The Panther Band travelled to Pleasanton on Saturday, October 27, to compete in the Foothill Band review. Their 3:30 am wake-up call started the day, where they arrived at their destination while the night sky was still in full force. Their schedule would keep them in perpetual motion as they actually attended two high school campuses during the course of the day.
Their fast-paced agenda had them starting three different performances within a three hour window at Amador High School. This is daunting at best, with multiple uniform changes and vast movement of equipment. However, a glitch up ahead on the parade route caused the Panther day to squeeze to a narrow two-and-a-half hour window. This was followed by a hectic dash across town to head to the Foothill High School stadium with the musicians still in formal wear.
The marching band performed at around 9:30 am, a full six hours after most of them woke up that morning. While awaiting ‘take-off’ on the actual parade route, the early and unforeseen technical delay caused seven bands to be placed in a holding pattern. This is not a problem for a band and Color Guard that has been trained to be flexible. They found ways to keep warmed-up and occupied, while still remaining in character and holding on to their focus.
The intense timbre of their music was welcomed by the crowd. Although the Color Guard is small, their all-encompassing flourishes strongly framed the band as the block moved through the zone. All bands were enhanced with the plush acoustics provided by the buildings lining Main Street in downtown Pleasanton.
Next off, the Wind Ensemble played three pieces. In the background, one could hear the subtle conversations held by the judges as they dictated their input into recorders. These are reviewed by the bands in school during the week, so that adjustments and refinements can be made.
Lynn Haynes, a band booster parent, said it best. “So many times, we are just a nervous parent, silently cheering on the kids. However, this performance compelled you to close your eyes and be swept away comfortably. The rich and full sound seemed to be from a movie score, where you forgot you were listening to a high school band.” Another parent, Jacquie Pearson mentioned it was “magic and it just took you away.”
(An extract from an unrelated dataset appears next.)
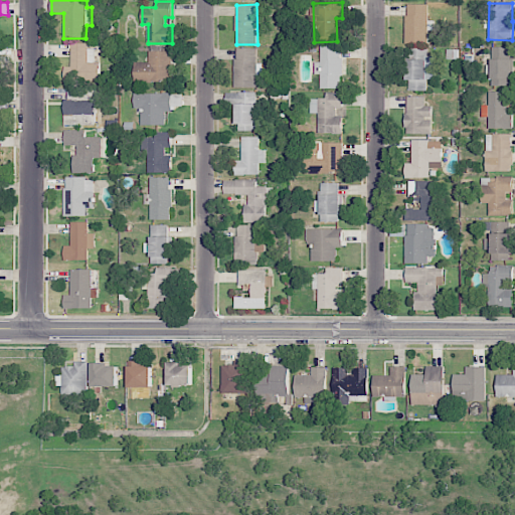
[(427,4),(406,4),(405,42),(427,43),(427,30),(433,30),(434,21),(427,21),(427,4)]
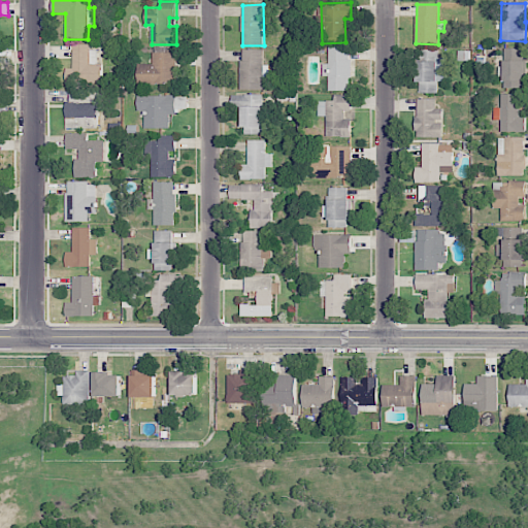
[(73,68),(66,68),(66,84),(102,83),(102,63),(98,63),(97,45),(72,45),(73,68)]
The Symphonic Band was the last to perform. This was their first competition of the season and they played two pieces. The last one had a varied tempo, beginning with the rush of a night wind across a prairie. Then it pitched into a moment of liveliness, winding back down to a finale full of tension and release.
Patrick Martin, Music Director, had but a moment to give them feedback in their circle after they adjourned outside. “That was pretty good, considering we were in ‘warm-up,’ and then 'we’re on the clock!' " Ms. Haynes also agreed. “It seems the tighter the schedule, the calmer they appear (to the untrained eye). It’s almost as if the extra stress helps their focus.”
Their award list was quite admirable. Color Guard placed second. The Wind Ensemble placed first, along with the Symphonic band which won by a large 8.3 point spread. The Marching Band placed first in their parade class, outdistancing the 2nd place winner by 4.2 points, and improving their own score from the last competition. Out of the various sweepstakes trophies given to several schools, the Panther Band won the Marching Sweepstakes trophy. Armijo High School, their very respected competitor, won the coveted Parade Sweepstakes Championship trophy.
The Panther trophy line-up is a sign of a well-rounded music program, and the scores reflect the constant growth and cohesiveness this band is experiencing. They compete again in Merced on November 10th.